Este problema não decorre especificamente da situação que se desenvolveu na Síria. Vem na linha da postura adotada de, no geral, deixar a solução dos problemas de segurança e defesa europeus ao quase exclusivo cuidado dos EUA, mantendo-se a Europa tão à parte quanto possível. Como dizia Cutileiro, há alguns anos atrás, a Europa parece mais interessada em que a “deixem em paz do que em ajudar a fazer a paz”. Só que, entretanto, os EUA alteraram a sua estratégia de segurança. Decidiram-se por um critério rigoroso de intervenções, restrito a situações em que estiverem em causa interesses diretos. Fora dessa situação esperam que as potências locais assumam as suas responsabilidades, situação para que a Europa ainda não se preparou. Pior ainda, não deu sinais de se querer preparar.

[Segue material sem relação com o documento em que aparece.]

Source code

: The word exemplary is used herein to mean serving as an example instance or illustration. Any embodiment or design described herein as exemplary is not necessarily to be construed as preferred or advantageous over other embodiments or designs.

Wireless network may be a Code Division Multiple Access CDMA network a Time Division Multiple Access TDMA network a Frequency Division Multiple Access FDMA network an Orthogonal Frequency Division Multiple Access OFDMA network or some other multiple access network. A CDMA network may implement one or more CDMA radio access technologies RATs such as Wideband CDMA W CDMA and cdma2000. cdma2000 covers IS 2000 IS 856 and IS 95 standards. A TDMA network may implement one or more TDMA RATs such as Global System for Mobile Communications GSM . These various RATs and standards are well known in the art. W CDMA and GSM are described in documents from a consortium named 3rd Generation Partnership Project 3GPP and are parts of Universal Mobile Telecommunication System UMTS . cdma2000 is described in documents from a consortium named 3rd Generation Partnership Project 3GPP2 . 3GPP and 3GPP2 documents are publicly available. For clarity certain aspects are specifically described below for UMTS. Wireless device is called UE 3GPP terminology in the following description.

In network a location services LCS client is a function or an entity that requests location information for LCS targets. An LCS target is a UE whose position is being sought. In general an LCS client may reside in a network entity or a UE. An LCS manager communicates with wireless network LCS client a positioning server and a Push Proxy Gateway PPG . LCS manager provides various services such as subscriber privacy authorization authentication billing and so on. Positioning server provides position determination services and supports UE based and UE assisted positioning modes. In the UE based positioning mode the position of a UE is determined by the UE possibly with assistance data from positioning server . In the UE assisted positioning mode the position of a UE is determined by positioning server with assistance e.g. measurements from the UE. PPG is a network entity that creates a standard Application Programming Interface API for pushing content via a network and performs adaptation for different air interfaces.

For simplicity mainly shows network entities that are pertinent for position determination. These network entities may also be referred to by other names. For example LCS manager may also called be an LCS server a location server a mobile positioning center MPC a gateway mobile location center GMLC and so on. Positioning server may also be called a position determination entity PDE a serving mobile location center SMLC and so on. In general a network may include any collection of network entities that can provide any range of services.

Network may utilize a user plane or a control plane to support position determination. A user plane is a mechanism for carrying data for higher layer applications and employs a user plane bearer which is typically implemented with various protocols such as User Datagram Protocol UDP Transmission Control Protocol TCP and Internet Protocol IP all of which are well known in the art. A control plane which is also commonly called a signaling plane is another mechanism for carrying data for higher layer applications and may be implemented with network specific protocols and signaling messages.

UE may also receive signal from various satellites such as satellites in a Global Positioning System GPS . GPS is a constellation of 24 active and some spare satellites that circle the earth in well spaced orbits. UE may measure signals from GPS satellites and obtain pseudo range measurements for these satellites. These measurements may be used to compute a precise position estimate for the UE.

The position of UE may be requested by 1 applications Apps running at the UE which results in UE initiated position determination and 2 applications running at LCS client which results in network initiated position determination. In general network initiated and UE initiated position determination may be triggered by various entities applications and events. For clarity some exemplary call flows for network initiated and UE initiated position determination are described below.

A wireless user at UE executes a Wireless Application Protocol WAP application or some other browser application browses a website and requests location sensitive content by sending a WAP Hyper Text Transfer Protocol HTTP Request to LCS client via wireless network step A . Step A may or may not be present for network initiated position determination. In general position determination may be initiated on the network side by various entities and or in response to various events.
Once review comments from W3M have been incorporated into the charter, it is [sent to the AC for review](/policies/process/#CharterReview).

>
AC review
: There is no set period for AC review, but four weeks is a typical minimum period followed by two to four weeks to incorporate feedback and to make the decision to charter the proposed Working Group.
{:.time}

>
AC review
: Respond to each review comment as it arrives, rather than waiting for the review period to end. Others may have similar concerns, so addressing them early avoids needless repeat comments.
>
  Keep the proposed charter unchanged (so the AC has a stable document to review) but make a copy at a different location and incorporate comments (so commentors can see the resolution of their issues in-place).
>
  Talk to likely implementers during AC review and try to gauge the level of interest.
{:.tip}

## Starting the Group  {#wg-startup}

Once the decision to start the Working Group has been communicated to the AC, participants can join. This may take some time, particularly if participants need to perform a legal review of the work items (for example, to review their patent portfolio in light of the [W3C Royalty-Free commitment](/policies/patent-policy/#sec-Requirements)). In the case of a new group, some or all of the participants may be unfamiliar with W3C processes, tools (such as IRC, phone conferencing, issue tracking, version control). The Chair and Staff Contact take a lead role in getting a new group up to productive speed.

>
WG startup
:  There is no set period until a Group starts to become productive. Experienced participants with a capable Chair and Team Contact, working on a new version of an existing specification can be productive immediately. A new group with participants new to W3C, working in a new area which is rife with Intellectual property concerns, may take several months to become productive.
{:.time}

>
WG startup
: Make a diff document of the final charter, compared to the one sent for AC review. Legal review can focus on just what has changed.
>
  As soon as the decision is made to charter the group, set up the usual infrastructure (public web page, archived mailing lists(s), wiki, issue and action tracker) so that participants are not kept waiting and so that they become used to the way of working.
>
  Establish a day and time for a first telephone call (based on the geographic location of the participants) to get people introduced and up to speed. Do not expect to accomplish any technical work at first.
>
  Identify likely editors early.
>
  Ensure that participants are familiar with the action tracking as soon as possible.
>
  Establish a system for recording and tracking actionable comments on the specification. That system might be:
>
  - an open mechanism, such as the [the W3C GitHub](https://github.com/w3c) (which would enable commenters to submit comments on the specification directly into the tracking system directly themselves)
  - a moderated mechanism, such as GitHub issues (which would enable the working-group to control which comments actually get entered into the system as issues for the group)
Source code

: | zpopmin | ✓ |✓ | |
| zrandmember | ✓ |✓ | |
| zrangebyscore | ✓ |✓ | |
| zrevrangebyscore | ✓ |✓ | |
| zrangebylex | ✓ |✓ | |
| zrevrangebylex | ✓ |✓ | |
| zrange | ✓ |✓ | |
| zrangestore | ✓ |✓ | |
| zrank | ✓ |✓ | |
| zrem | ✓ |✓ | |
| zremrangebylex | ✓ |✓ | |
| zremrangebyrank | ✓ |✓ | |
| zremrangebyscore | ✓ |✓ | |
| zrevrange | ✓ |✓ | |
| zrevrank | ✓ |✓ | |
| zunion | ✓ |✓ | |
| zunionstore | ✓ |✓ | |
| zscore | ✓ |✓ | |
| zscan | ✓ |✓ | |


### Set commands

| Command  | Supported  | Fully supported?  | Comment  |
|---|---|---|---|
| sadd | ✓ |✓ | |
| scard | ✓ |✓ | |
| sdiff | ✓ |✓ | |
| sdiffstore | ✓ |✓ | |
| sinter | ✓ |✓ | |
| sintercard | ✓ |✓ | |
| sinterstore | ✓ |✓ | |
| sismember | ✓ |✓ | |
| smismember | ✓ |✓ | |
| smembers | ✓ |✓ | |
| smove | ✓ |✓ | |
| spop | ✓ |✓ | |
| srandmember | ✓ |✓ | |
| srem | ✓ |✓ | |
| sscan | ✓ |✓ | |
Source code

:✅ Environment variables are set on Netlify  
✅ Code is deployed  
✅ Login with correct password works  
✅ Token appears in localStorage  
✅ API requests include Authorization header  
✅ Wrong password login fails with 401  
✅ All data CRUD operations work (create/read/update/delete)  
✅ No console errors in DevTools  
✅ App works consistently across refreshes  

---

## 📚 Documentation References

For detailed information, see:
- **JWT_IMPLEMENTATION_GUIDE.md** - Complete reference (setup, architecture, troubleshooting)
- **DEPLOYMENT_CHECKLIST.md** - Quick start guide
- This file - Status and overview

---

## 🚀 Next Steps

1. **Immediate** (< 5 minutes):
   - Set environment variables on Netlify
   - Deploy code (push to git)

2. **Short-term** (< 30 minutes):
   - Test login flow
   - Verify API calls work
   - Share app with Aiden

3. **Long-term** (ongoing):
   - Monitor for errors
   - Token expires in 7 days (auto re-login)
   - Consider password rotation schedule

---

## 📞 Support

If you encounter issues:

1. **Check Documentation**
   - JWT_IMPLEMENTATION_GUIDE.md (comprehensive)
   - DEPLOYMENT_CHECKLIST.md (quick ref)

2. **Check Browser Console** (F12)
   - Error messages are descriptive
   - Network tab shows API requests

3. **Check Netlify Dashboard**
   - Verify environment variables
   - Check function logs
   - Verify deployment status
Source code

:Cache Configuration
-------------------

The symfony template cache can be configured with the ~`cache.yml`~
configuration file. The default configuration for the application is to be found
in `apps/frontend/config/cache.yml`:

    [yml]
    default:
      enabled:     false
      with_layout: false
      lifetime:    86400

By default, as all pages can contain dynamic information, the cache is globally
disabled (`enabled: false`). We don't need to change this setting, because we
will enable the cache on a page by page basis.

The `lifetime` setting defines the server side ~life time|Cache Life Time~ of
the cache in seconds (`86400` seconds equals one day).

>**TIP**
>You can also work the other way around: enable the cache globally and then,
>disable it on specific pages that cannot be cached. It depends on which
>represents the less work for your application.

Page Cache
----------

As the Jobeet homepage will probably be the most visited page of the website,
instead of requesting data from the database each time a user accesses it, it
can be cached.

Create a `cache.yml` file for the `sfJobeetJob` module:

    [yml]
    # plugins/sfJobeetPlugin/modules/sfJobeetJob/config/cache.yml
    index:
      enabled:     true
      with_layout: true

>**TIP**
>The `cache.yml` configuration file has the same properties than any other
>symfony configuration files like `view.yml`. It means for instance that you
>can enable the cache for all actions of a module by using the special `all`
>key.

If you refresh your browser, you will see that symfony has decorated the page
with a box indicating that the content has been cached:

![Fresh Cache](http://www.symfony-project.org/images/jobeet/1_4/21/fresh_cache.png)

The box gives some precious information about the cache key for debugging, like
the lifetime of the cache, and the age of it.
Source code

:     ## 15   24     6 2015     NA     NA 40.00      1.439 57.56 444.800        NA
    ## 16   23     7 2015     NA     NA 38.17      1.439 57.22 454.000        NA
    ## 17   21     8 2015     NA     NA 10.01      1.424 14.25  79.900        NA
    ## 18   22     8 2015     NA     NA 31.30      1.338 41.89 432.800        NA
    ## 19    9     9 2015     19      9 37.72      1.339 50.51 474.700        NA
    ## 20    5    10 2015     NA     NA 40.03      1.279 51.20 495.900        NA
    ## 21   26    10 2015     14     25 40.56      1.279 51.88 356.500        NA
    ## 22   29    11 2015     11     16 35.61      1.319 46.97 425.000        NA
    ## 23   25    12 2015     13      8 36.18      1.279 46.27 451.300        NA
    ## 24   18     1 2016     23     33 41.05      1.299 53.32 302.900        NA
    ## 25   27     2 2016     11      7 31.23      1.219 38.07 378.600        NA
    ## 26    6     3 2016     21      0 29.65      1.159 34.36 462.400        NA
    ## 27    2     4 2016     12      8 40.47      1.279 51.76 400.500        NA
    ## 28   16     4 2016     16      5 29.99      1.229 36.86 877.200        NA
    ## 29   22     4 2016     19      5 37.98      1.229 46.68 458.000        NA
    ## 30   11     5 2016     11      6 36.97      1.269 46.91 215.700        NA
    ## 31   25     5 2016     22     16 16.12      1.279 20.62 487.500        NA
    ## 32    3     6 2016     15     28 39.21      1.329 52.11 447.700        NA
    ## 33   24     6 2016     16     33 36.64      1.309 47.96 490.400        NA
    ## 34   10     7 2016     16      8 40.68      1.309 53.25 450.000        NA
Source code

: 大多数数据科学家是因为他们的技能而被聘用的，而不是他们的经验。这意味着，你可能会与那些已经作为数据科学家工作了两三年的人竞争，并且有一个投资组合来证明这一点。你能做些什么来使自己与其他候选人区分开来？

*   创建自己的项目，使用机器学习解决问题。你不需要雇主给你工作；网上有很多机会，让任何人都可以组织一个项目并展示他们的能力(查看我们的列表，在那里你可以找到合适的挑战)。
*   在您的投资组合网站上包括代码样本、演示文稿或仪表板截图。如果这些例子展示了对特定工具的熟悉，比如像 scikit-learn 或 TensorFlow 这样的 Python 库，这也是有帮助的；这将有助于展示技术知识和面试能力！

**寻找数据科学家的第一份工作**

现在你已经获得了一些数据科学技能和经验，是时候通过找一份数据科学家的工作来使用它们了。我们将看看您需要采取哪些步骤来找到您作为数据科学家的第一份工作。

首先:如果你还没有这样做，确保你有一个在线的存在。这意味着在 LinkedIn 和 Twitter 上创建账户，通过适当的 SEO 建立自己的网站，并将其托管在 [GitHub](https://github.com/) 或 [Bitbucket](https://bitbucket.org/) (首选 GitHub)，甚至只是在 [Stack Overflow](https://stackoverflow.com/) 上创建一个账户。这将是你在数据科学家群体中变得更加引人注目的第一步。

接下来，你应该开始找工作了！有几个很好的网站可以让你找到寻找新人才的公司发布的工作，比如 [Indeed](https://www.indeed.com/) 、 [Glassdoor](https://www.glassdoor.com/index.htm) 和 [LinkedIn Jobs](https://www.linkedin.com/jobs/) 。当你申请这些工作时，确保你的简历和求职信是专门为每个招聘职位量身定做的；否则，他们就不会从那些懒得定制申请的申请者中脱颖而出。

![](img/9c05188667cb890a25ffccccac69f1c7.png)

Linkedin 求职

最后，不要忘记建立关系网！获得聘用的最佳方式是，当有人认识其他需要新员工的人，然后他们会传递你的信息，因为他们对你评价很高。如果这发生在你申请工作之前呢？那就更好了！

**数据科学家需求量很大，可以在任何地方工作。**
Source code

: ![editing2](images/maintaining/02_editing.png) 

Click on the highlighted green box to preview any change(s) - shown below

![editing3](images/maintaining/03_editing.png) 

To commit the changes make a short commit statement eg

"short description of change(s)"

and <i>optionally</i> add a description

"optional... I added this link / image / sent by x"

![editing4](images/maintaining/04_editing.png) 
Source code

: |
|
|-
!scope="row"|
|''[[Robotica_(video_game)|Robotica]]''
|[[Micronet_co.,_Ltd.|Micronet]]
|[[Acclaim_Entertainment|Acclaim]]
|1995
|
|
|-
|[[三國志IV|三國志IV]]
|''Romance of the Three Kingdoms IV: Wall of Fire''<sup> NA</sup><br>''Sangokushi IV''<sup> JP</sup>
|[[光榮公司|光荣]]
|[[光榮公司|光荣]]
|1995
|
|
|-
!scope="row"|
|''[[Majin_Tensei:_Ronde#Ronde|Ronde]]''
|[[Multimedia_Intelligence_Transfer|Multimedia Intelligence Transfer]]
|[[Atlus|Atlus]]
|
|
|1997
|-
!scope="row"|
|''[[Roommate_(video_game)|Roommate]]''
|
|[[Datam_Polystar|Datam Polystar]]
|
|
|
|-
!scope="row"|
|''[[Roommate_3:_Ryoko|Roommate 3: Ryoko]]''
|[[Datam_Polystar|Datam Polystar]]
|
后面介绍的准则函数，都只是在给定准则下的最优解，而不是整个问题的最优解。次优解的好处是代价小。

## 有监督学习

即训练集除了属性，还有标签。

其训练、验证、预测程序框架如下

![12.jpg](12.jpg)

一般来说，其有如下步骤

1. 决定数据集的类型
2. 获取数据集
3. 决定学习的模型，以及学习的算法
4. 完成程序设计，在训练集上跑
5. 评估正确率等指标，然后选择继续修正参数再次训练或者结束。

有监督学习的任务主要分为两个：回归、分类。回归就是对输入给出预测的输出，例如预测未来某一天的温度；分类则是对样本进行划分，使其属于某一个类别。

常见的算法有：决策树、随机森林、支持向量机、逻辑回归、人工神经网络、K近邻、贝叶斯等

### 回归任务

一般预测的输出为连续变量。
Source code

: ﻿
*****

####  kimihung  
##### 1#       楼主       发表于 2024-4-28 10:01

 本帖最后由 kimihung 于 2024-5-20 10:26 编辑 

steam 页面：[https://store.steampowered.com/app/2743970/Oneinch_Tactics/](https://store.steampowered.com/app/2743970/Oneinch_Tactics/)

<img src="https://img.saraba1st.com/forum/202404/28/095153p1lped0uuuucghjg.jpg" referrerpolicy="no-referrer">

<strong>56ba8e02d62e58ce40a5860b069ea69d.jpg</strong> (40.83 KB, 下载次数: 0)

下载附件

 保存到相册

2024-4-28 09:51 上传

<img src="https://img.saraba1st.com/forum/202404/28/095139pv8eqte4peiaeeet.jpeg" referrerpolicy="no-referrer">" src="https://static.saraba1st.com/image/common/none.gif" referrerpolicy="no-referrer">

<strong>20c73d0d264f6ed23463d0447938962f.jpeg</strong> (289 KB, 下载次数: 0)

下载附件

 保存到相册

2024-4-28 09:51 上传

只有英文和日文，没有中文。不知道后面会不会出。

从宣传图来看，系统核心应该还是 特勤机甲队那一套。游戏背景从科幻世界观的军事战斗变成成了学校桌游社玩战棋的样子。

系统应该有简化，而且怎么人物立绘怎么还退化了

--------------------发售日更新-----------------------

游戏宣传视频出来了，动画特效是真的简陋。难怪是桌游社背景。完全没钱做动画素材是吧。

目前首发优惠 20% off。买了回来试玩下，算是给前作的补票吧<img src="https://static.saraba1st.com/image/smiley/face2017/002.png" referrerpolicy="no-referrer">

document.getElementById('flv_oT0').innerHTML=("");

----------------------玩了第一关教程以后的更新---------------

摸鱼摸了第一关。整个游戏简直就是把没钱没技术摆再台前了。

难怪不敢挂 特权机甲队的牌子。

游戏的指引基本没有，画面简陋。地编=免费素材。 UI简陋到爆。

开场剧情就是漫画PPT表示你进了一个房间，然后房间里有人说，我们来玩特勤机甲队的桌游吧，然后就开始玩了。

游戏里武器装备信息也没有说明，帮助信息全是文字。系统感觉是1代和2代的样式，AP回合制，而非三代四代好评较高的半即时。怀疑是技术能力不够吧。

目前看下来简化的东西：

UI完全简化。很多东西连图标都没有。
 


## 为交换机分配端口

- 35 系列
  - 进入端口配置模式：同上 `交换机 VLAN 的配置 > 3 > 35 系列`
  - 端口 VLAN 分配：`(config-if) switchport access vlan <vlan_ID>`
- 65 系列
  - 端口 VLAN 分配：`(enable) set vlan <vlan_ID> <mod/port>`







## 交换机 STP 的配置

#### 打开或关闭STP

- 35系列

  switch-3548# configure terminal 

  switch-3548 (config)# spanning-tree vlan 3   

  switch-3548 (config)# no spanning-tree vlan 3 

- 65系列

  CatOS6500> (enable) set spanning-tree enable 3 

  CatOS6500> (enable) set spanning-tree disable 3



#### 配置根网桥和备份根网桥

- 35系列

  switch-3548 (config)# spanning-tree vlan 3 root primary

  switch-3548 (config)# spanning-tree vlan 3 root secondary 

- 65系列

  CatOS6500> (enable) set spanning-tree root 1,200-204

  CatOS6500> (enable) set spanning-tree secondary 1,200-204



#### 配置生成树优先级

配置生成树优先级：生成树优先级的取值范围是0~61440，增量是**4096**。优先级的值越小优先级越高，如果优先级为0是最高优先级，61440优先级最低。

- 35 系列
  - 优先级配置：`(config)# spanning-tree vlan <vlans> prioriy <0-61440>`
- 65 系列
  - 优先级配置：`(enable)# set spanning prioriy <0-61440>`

Tendo-se colocado á margem de qualquer tentativa de solução do problema sírio a Europa não cuidou de ter em conta que o provável seria vir a ter que enfrentar o impacto de uma guerra civil prolongada que, como sempre, gera ondas de deslocados internamente e de refugiados no exterior. Não teve presente que iria ter pela frente um problema que lhe diria diretamente respeito e apenas muito marginalmente aos EUA, embora as suas origens decorram em grande parte de políticas falhadas deste últimos. Não estou a defender que deveria ter lutado por uma estratégia de intervenção militar. Deveria, no entanto, ter estado ativa na procura de uma solução em vez de deixar o problema apenas para os EUA, perdendo assim uma ocasião de acautelar os seus interesses. Houve imprudência.
Agora está perante um problema que veio para durar e agravar-se. A melhor esperança de algum abrandamento pode vir com o fim do tempo de verão que facilitou o incremento verificado nos últimos três meses. Será em qualquer caso um abrandamento temporário. Se as causas permanecerem o fluxo vai continuar mal as condições melhorem.
Teoricamente há três formas de atuar para o tentar resolver. Atuar na origem, atuar no destino ou no percurso para entrada na Europa. A primeira é a via que os EUA estão de novo a tentar, em conversações já acordadas com a Rússia para outubro e que incluirão algumas potências regionais (Turquia, Irão, Arábia Saudita e Egito). Estranhamente, a União Europeia não faz parte destas conversações, apesar de ser um dos principais interessados em pôr cobro à crise, quer por interesse próprio, quer por razões humanitárias a que os europeus são sensíveis.
David Cameron já reconheceu claramente essa prioridade quando disse: «the most important thing is to try to bring peace and stabiity to that part of the world» mas não é nisso que a liderança europeia está concentrada. Em alternativa, aposta em criar centros de triagem nos pontos de entrada, que talvez estejam operacionais em novembro, em intervir no mar apreendendo as embarcações usadas pelas máfias da emigração e em continuar a tentar encontrar uma forma consensual de distribuir os refugiados.
Tudo isto é necessário mas é também insuficiente se não se atuar na origem principal da crise. No mínimo, entrando de forma ativa nas conversações de outubro atrás referidas. Se não o fizer, a União não estará a dar a devida importância a uma questão muito grave de migração que está sob o risco de passar de um problema de segurança humana para um problema de segurança nacional dos países membros. Estará a dar razão aos que pretendem tomar o assunto em suas próprias mãos em vez de esperarem por uma solução coletiva.